Exercise =
Can you quote the records below in full, word for word?

= = = = =

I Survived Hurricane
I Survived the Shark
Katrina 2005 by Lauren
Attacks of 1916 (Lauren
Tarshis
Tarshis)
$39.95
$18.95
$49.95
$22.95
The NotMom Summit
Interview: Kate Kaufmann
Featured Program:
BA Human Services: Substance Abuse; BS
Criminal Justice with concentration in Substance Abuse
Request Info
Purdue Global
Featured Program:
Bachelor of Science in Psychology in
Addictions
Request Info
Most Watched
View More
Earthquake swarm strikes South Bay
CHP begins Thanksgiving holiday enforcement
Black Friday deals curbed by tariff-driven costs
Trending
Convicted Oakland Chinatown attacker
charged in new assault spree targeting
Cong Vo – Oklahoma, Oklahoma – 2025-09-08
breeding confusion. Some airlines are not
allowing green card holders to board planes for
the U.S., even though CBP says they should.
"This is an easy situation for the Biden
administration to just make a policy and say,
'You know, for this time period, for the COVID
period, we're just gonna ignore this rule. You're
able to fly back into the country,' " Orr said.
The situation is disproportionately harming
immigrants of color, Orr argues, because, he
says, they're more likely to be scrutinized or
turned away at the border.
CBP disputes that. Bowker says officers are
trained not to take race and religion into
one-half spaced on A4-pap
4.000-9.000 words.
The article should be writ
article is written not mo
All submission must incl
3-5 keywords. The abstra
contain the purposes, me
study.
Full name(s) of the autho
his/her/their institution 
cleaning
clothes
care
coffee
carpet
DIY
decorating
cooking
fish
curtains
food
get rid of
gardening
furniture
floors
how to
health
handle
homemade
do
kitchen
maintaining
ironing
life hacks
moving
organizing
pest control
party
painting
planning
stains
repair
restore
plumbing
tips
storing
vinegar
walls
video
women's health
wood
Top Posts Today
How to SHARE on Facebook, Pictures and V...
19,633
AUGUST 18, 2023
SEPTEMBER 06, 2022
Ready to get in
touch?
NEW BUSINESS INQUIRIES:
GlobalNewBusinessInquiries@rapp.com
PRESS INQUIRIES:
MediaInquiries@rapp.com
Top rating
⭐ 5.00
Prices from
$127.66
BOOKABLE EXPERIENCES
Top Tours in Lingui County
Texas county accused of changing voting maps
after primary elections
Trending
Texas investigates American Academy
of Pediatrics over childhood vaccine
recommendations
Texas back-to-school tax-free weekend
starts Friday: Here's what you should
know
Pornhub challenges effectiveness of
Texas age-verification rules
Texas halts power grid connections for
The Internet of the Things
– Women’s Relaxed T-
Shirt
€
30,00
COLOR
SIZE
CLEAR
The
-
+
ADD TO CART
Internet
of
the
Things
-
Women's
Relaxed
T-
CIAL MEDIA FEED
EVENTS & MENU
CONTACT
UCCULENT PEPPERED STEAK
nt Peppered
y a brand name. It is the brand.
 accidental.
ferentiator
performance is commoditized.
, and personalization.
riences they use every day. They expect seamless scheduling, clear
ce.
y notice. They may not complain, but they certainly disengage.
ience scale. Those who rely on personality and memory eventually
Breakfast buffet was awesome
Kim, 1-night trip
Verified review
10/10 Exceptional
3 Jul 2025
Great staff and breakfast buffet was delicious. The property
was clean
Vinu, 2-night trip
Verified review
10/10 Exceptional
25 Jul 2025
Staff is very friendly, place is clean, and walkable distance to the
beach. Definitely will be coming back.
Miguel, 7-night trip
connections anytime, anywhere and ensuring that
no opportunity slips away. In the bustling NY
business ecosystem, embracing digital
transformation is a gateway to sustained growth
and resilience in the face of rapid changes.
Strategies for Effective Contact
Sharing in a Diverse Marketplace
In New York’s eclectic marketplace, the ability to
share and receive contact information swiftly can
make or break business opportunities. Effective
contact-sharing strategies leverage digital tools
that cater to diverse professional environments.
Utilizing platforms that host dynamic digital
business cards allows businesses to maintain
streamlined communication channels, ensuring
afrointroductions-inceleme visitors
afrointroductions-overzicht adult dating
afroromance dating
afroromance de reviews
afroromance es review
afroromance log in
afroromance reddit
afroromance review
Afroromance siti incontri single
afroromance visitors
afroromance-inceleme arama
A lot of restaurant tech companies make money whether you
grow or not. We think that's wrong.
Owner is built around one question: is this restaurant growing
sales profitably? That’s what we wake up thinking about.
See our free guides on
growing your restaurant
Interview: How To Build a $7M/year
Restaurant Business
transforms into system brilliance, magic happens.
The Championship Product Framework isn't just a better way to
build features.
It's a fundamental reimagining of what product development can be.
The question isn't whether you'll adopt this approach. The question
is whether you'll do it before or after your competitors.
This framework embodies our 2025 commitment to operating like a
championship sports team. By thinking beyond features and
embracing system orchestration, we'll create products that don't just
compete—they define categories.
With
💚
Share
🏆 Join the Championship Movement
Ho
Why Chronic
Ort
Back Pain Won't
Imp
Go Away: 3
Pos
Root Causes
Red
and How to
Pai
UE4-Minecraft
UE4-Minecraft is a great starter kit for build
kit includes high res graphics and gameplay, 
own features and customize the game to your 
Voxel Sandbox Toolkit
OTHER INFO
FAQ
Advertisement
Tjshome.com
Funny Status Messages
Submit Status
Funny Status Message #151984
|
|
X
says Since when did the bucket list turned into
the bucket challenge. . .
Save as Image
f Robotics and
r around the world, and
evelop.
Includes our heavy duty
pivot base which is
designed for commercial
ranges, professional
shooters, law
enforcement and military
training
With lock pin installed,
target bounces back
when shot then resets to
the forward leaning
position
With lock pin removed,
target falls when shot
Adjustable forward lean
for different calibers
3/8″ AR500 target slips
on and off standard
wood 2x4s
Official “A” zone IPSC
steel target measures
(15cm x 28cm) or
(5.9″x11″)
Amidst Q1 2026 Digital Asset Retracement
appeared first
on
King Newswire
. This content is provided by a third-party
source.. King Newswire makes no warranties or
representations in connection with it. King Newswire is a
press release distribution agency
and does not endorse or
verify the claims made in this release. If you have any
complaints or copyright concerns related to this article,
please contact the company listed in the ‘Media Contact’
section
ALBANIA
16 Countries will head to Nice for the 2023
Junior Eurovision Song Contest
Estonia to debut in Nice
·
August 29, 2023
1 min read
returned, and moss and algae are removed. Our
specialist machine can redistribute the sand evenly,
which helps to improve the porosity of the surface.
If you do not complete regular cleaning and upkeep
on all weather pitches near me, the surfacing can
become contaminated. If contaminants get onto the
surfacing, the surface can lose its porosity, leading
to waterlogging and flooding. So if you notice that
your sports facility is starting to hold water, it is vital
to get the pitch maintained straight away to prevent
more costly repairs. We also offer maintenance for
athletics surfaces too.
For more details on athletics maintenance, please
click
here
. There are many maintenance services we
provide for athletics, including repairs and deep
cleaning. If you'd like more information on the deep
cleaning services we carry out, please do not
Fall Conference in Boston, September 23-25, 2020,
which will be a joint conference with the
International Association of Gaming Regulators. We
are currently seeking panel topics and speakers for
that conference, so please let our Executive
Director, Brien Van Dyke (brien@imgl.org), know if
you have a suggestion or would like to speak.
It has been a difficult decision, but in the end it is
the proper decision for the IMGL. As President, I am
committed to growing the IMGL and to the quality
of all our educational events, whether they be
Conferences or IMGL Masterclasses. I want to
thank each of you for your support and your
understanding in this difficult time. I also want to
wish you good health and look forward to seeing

= = = = =

Solution to this task =
I Survived Hurricane
I Survived the Shark
Katrina 2005 by Lauren
Attacks of 1916 (Lauren
Tarshis
Tarshis)
$39.95
$18.95
$49.95
$22.95
The NotMom Summit
Interview: Kate Kaufmann
Featured Program:
BA Human Services: Substance Abuse; BS
Criminal Justice with concentration in Substance Abuse
Request Info
Purdue Global
Featured Program:
Bachelor of Science in Psychology in
Addictions
Request Info
Most Watched
View More
Earthquake swarm strikes South Bay
CHP begins Thanksgiving holiday enforcement
Black Friday deals curbed by tariff-driven costs
Trending
Convicted Oakland Chinatown attacker
charged in new assault spree targeting
Cong Vo – Oklahoma, Oklahoma – 2025-09-08
breeding confusion. Some airlines are not
allowing green card holders to board planes for
the U.S., even though CBP says they should.
"This is an easy situation for the Biden
administration to just make a policy and say,
'You know, for this time period, for the COVID
period, we're just gonna ignore this rule. You're
able to fly back into the country,' " Orr said.
The situation is disproportionately harming
immigrants of color, Orr argues, because, he
says, they're more likely to be scrutinized or
turned away at the border.
CBP disputes that. Bowker says officers are
trained not to take race and religion into
one-half spaced on A4-pap
4.000-9.000 words.
The article should be writ
article is written not mo
All submission must incl
3-5 keywords. The abstra
contain the purposes, me
study.
Full name(s) of the autho
his/her/their institution 
cleaning
clothes
care
coffee
carpet
DIY
decorating
cooking
fish
curtains
food
get rid of
gardening
furniture
floors
how to
health
handle
homemade
do
kitchen
maintaining
ironing
life hacks
moving
organizing
pest control
party
painting
planning
stains
repair
restore
plumbing
tips
storing
vinegar
walls
video
women's health
wood
Top Posts Today
How to SHARE on Facebook, Pictures and V...
19,633
AUGUST 18, 2023
SEPTEMBER 06, 2022
Ready to get in
touch?
NEW BUSINESS INQUIRIES:
GlobalNewBusinessInquiries@rapp.com
PRESS INQUIRIES:
MediaInquiries@rapp.com
Top rating
⭐ 5.00
Prices from
$127.66
BOOKABLE EXPERIENCES
Top Tours in Lingui County
Texas county accused of changing voting maps
after primary elections
Trending
Texas investigates American Academy
of Pediatrics over childhood vaccine
recommendations
Texas back-to-school tax-free weekend
starts Friday: Here's what you should
know
Pornhub challenges effectiveness of
Texas age-verification rules
Texas halts power grid connections for
The Internet of the Things
– Women’s Relaxed T-
Shirt
€
30,00
COLOR
SIZE
CLEAR
The
-
+
ADD TO CART
Internet
of
the
Things
-
Women's
Relaxed
T-
CIAL MEDIA FEED
EVENTS & MENU
CONTACT
UCCULENT PEPPERED STEAK
nt Peppered
y a brand name. It is the brand.
 accidental.
ferentiator
performance is commoditized.
, and personalization.
riences they use every day. They expect seamless scheduling, clear
ce.
y notice. They may not complain, but they certainly disengage.
ience scale. Those who rely on personality and memory eventually
Breakfast buffet was awesome
Kim, 1-night trip
Verified review
10/10 Exceptional
3 Jul 2025
Great staff and breakfast buffet was delicious. The property
was clean
Vinu, 2-night trip
Verified review
10/10 Exceptional
25 Jul 2025
Staff is very friendly, place is clean, and walkable distance to the
beach. Definitely will be coming back.
Miguel, 7-night trip
connections anytime, anywhere and ensuring that
no opportunity slips away. In the bustling NY
business ecosystem, embracing digital
transformation is a gateway to sustained growth
and resilience in the face of rapid changes.
Strategies for Effective Contact
Sharing in a Diverse Marketplace
In New York’s eclectic marketplace, the ability to
share and receive contact information swiftly can
make or break business opportunities. Effective
contact-sharing strategies leverage digital tools
that cater to diverse professional environments.
Utilizing platforms that host dynamic digital
business cards allows businesses to maintain
streamlined communication channels, ensuring
afrointroductions-inceleme visitors
afrointroductions-overzicht adult dating
afroromance dating
afroromance de reviews
afroromance es review
afroromance log in
afroromance reddit
afroromance review
Afroromance siti incontri single
afroromance visitors
afroromance-inceleme arama
A lot of restaurant tech companies make money whether you
grow or not. We think that's wrong.
Owner is built around one question: is this restaurant growing
sales profitably? That’s what we wake up thinking about.
See our free guides on
growing your restaurant
Interview: How To Build a $7M/year
Restaurant Business
transforms into system brilliance, magic happens.
The Championship Product Framework isn't just a better way to
build features.
It's a fundamental reimagining of what product development can be.
The question isn't whether you'll adopt this approach. The question
is whether you'll do it before or after your competitors.
This framework embodies our 2025 commitment to operating like a
championship sports team. By thinking beyond features and
embracing system orchestration, we'll create products that don't just
compete—they define categories.
With
💚
Share
🏆 Join the Championship Movement
Ho
Why Chronic
Ort
Back Pain Won't
Imp
Go Away: 3
Pos
Root Causes
Red
and How to
Pai
UE4-Minecraft
UE4-Minecraft is a great starter kit for build
kit includes high res graphics and gameplay, 
own features and customize the game to your 
Voxel Sandbox Toolkit
OTHER INFO
FAQ
Advertisement
Tjshome.com
Funny Status Messages
Submit Status
Funny Status Message #151984
|
|
X
says Since when did the bucket list turned into
the bucket challenge. . .
Save as Image
f Robotics and
r around the world, and
evelop.
Includes our heavy duty
pivot base which is
designed for commercial
ranges, professional
shooters, law
enforcement and military
training
With lock pin installed,
target bounces back
when shot then resets to
the forward leaning
position
With lock pin removed,
target falls when shot
Adjustable forward lean
for different calibers
3/8″ AR500 target slips
on and off standard
wood 2x4s
Official “A” zone IPSC
steel target measures
(15cm x 28cm) or
(5.9″x11″)
Amidst Q1 2026 Digital Asset Retracement
appeared first
on
King Newswire
. This content is provided by a third-party
source.. King Newswire makes no warranties or
representations in connection with it. King Newswire is a
press release distribution agency
and does not endorse or
verify the claims made in this release. If you have any
complaints or copyright concerns related to this article,
please contact the company listed in the ‘Media Contact’
section
ALBANIA
16 Countries will head to Nice for the 2023
Junior Eurovision Song Contest
Estonia to debut in Nice
·
August 29, 2023
1 min read
returned, and moss and algae are removed. Our
specialist machine can redistribute the sand evenly,
which helps to improve the porosity of the surface.
If you do not complete regular cleaning and upkeep
on all weather pitches near me, the surfacing can
become contaminated. If contaminants get onto the
surfacing, the surface can lose its porosity, leading
to waterlogging and flooding. So if you notice that
your sports facility is starting to hold water, it is vital
to get the pitch maintained straight away to prevent
more costly repairs. We also offer maintenance for
athletics surfaces too.
For more details on athletics maintenance, please
click
here
. There are many maintenance services we
provide for athletics, including repairs and deep
cleaning. If you'd like more information on the deep
cleaning services we carry out, please do not
Fall Conference in Boston, September 23-25, 2020,
which will be a joint conference with the
International Association of Gaming Regulators. We
are currently seeking panel topics and speakers for
that conference, so please let our Executive
Director, Brien Van Dyke (brien@imgl.org), know if
you have a suggestion or would like to speak.
It has been a difficult decision, but in the end it is
the proper decision for the IMGL. As President, I am
committed to growing the IMGL and to the quality
of all our educational events, whether they be
Conferences or IMGL Masterclasses. I want to
thank each of you for your support and your
understanding in this difficult time. I also want to
wish you good health and look forward to seeing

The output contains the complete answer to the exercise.